Exercise prompt: Please output the entries that follow exactly, without a single image.

Data provided:

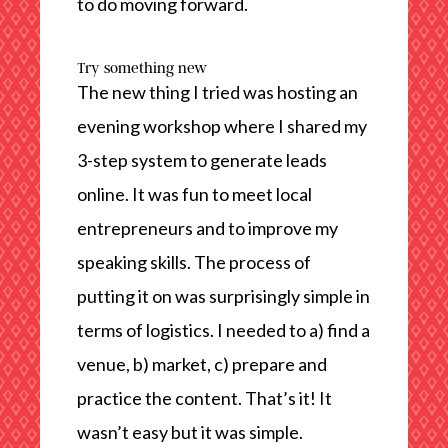
to do moving forward.
Try something new
The new thing I tried was hosting an
evening workshop where I shared my
3-step system to generate leads
online. It was fun to meet local
entrepreneurs and to improve my
speaking skills. The process of
putting it on was surprisingly simple in
terms of logistics. I needed to a) find a
venue, b) market, c) prepare and
practice the content. That’s it! It
wasn’t easy but it was simple.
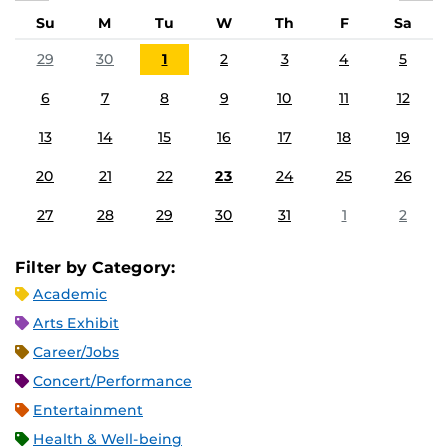
Su
M
Tu
W
Th
F
Sa
29
30
1
2
3
4
5
6
7
8
9
10
11
12
13
14
15
16
17
18
19
20
21
22
23
24
25
26
27
28
29
30
31
1
2
Filter by Category:
Academic
Arts Exhibit
Career/Jobs
Concert/Performance
Entertainment
Health & Well-being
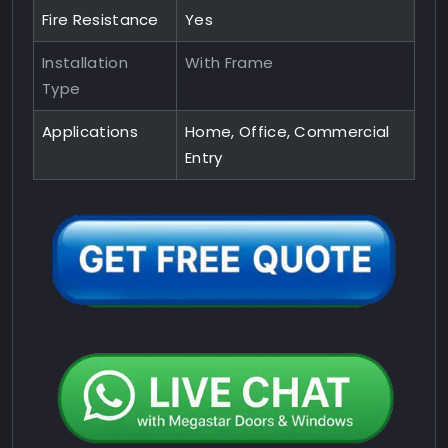
Fire Resistance
Yes
Installation
With Frame
Type
Applications
Home, Office, Commercial
Entry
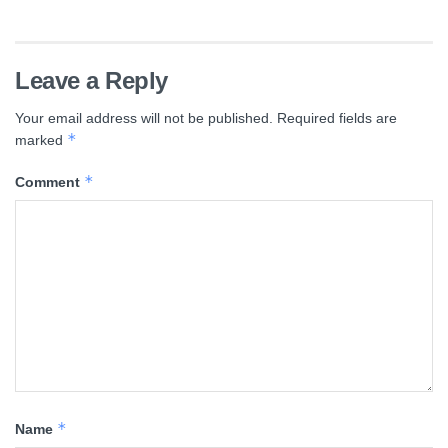
Leave a Reply
Your email address will not be published.
Required fields are
*
marked
*
Comment
*
Name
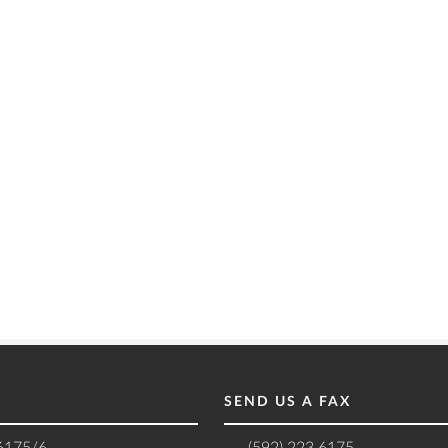
SEND US A FAX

Output for this task:
to do moving forward.
Try something new
The new thing I tried was hosting an
evening workshop where I shared my
3-step system to generate leads
online. It was fun to meet local
entrepreneurs and to improve my
speaking skills. The process of
putting it on was surprisingly simple in
terms of logistics. I needed to a) find a
venue, b) market, c) prepare and
practice the content. That’s it! It
wasn’t easy but it was simple.
Su
M
Tu
W
Th
F
Sa
29
30
1
2
3
4
5
6
7
8
9
10
11
12
13
14
15
16
17
18
19
20
21
22
23
24
25
26
27
28
29
30
31
1
2
Filter by Category:
Academic
Arts Exhibit
Career/Jobs
Concert/Performance
Entertainment
Health & Well-being
Fire Resistance
Yes
Installation
With Frame
Type
Applications
Home, Office, Commercial
Entry
Leave a Reply
Your email address will not be published.
Required fields are
*
marked
*
Comment
*
Name
SEND US A FAX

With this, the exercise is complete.